• Instructions for the task: Without pictures, repeat exactly the lines from the one containing "Sep 9, 2008" through the end of the entries.

::: Input material

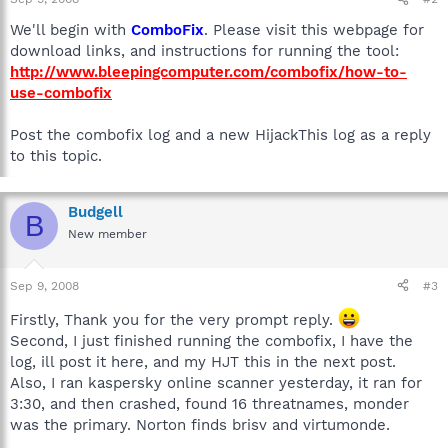
We'll begin with
ComboFix
. Please visit this webpage for
download links, and instructions for running the tool:
http://www.bleepingcomputer.com/combofix/how-to-
use-combofix
Post the combofix log and a new HijackThis log as a reply
to this topic.
Budgell
B
New member
Sep 9, 2008
#3
Firstly, Thank you for the very prompt reply.
Second, I just finished running the combofix, I have the
log, ill post it here, and my HJT this in the next post.
Also, I ran kaspersky online scanner yesterday, it ran for
3:30, and then crashed, found 16 threatnames, monder
was the primary. Norton finds brisv and virtumonde.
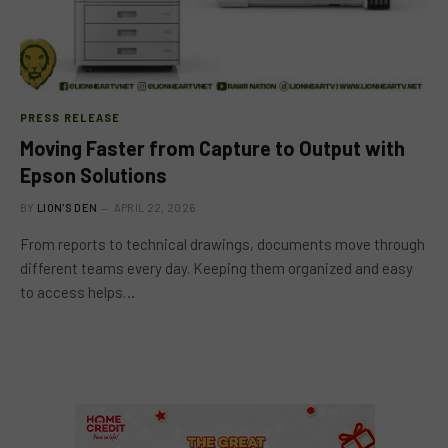
PRESS RELEASE
Moving Faster from Capture to Output with
Epson Solutions
BY
LION'S DEN
APRIL 22, 2026
From reports to technical drawings, documents move through
different teams every day. Keeping them organized and easy
to access helps…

::::::

• Solution for this problem:
Sep 9, 2008
#3
Firstly, Thank you for the very prompt reply.
Second, I just finished running the combofix, I have the
log, ill post it here, and my HJT this in the next post.
Also, I ran kaspersky online scanner yesterday, it ran for
3:30, and then crashed, found 16 threatnames, monder
was the primary. Norton finds brisv and virtumonde.
PRESS RELEASE
Moving Faster from Capture to Output with
Epson Solutions
BY
LION'S DEN
APRIL 22, 2026
From reports to technical drawings, documents move through
different teams every day. Keeping them organized and easy
to access helps…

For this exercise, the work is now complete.